#### Textauszug ####

Entwicklung der Märkte für Finanzdienstleistungen
Unserer Einschätzung nach werden automobilbezogene Finanzdienstleistungen im Jahr 2026 – im Zusammenspiel mit der Entwicklung der Fahrzeugmärkte – weiterhin eine hohe Bedeutung für den weltweiten Fahrzeugabsatz haben. Wir gehen davon aus, dass in Schwellenmärkten mit bisher niedriger Marktdurchdringung die Nachfrage steigen wird. In Regionen mit bereits entwickelten automobilen Finanzdienstleistungsmärkten wird sich der Trend voraussichtlich fortsetzen, Mobilität zu möglichst geringen Gesamtkosten zu erwerben. Die im europäischen Finanzdienstleistungsgeschäft mit Einzelkunden begonnene Verschiebung von Finanzierung zu Leasing wird sich weiter fortsetzen. Integrierte Gesamtlösungen, die mobilitätsnahe Dienstleistungsmodule wie Versicherungen und innovative Servicepakete einschließen, dürften weiter an Bedeutung gewinnen. Zusätzlich rechnen wir damit, dass die Nachfrage nach neuen Mobilitätsformen, etwa nach Vermiet- oder Auto-Abo-Modellen, zunehmen wird. Händler bleiben weiterhin wichtige strategische Partner. Die nahtlose Integration von Finanzdienstleistungen in das Online-Fahrzeugangebot wird zunehmend wichtiger. Auch in den Jahren 2027 bis 2030 wird dieser Trend unserer Einschätzung nach anhalten.
Im Bereich der mittelschweren und schweren Nutzfahrzeuge sehen wir in den Schwellenländern eine robuste Nachfrage nach Finanzdienstleistungsprodukten. Insbesondere in diesen Ländern unterstützen Finanzierungslösungen den Fahrzeugabsatz und sind daher ein wesentlicher Bestandteil des Verkaufsprozesses. Auf den entwickelten Märkten erwarten wir 2026 einen erhöhten Bedarf an Telematikdiensten und Serviceleistungen, mit denen sich die Gesamtbetriebskosten senken lassen. Diese Entwicklung wird sich voraussichtlich auch in den Jahren 2027 bis 2030 fortsetzen.

#### Gezeigte Angaben ####

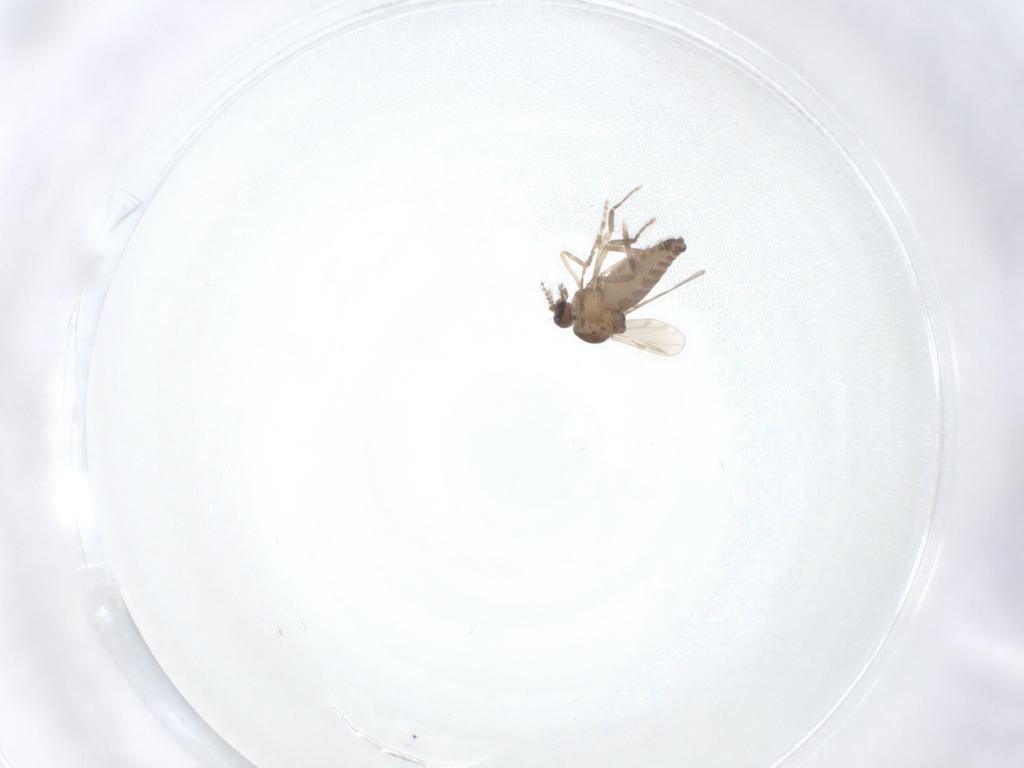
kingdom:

####

### Deine Aufgabe
Welche Verschiebung im europäischen Finanzdienstleistungsgeschäft mit Einzelkunden wird sich laut dem Textauszug weiter fortsetzen?

### Die Antwort
Die Verschiebung von Finanzierung zu Leasing.